Augusto Cury já apoiou Lula? Veja o que o candidato disse sobre o petista

A entrada de Augusto Cury na disputa pela Presidência da República em 2026 mudou a forma como o escritor e psiquiatra passou a se posicionar diante do cenário político nacional. Conhecido principalmente por seus livros, estudos sobre comportamento humano e atuação nas áreas de educação e saúde mental, Cury construiu durante décadas uma trajetória distante das disputas partidárias. Agora, como candidato pelo Avante, ele passou a fazer críticas diretas ao presidente Luiz Inácio Lula da Silva (PT), mas procura, ao mesmo tempo, se apresentar como uma alternativa à polarização que marca a política brasileira. A mudança de postura chama atenção justamente porque, até sua entrada na campanha, não havia registros públicos relevantes de manifestações de Cury em favor ou contra Lula ou seus governos.
Durante grande parte de sua carreira, Cury manteve uma relação discreta com a imprensa e com a política institucional. Embora tenha cogitado disputar a Presidência em 2010, o escritor não chegou a concorrer a nenhum cargo eletivo naquele período. Sua imagem pública permaneceu associada principalmente à psiquiatria, à literatura, ao desenvolvimento pessoal e à defesa de iniciativas voltadas à educação. Em uma carta publicada em seu próprio site, Cury explicou que prefere preservar o anonimato e evitar a exposição excessiva, afirmando que raramente concede entrevistas. Essa postura contribuiu para que seu nome permanecesse distante dos principais debates partidários das últimas décadas, sem registros conhecidos de apoio formal às candidaturas de Lula ou de seus adversários nas eleições anteriores.
A situação começou a mudar com a campanha presidencial de 2026. Já inserido na corrida pelo Palácio do Planalto, Cury passou a mencionar Lula diretamente em seus discursos e entrevistas, apresentando críticas principalmente relacionadas à educação e à condução de determinadas questões nacionais. Durante o primeiro debate presidencial realizado pela Band, o candidato defendeu que o atual presidente deveria prestar esclarecimentos sobre problemas que ele atribui à área educacional. Ao mesmo tempo, procurou estabelecer uma diferença entre discordância política e ataques pessoais, argumentando que uma pessoa não deve ser desqualificada por suas posições políticas. A postura resume uma das principais mensagens que Cury tenta levar ao eleitor: é possível fazer oposição e apresentar críticas sem transformar o debate público em uma disputa permanente entre grupos.
Outro episódio que ganhou espaço na campanha envolveu a ausência de Lula no debate da Band. Antes do encontro, Cury afirmou estar insatisfeito com a decisão do presidente de não comparecer e também mencionou a ausência de Flávio Bolsonaro. A entrevista concedida por Lula à Record no mesmo horário previsto para o debate foi apontada pelo candidato como um fator importante para sua decisão inicial de não participar do programa. Posteriormente, porém, Cury mudou de posição e esteve presente no encontro. O episódio reforçou sua estratégia de questionar tanto o campo ligado ao petismo quanto o grupo associado ao bolsonarismo, sem anunciar apoio antecipado a nenhum dos dois lados em uma eventual segunda etapa da eleição.
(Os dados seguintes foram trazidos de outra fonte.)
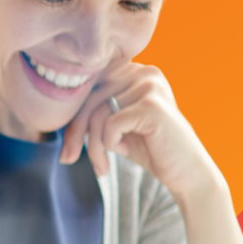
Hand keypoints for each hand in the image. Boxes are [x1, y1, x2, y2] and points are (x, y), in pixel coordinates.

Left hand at [60, 61, 222, 203]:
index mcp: (135, 71)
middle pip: (89, 98)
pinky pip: (110, 125)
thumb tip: (56, 107)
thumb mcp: (115, 124)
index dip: (73, 116)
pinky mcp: (151, 106)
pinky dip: (109, 144)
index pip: (89, 86)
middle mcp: (144, 71)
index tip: (67, 145)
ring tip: (101, 165)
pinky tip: (122, 152)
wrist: (186, 172)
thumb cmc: (149, 148)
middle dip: (75, 133)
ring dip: (92, 145)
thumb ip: (94, 109)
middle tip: (68, 159)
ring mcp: (149, 86)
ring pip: (97, 113)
A posição de Cury também envolve uma questão importante sobre seu próprio passado político: o partido pelo qual disputa a Presidência já esteve alinhado a Lula. Em 2022, o Avante lançou inicialmente André Janones como candidato ao Palácio do Planalto, mas o deputado retirou sua candidatura em 4 de agosto daquele ano e declarou apoio a Lula. A legenda passou, então, a integrar a aliança formada em torno da candidatura petista. Cury, entretanto, ainda não fazia parte do Avante naquele momento. Sua entrada na sigla ocorreu apenas em 2026, quando foi anunciado como pré-candidato à Presidência. Por isso, a decisão partidária tomada quatro anos antes não pode ser atribuída automaticamente ao escritor nem utilizada como indicação de sua posição pessoal naquele período.
Ao se definir como uma opção de “terceira via”, Augusto Cury tenta ocupar um espaço entre os dois principais polos que dominam a disputa presidencial brasileira. O candidato afirma que pretende atuar como um “porta-voz da pacificação nacional” e defende a superação do antagonismo entre petistas e bolsonaristas. A estratégia coloca sua trajetória pessoal no centro da campanha: um nome que passou décadas distante das estruturas partidárias agora busca transformar sua experiência como escritor e profissional ligado ao comportamento humano em uma proposta política nacional. Resta saber até que ponto essa imagem de independência conseguirá conquistar eleitores que procuram uma alternativa aos grupos tradicionais e, principalmente, como Cury será recebido à medida que a disputa presidencial de 2026 avançar.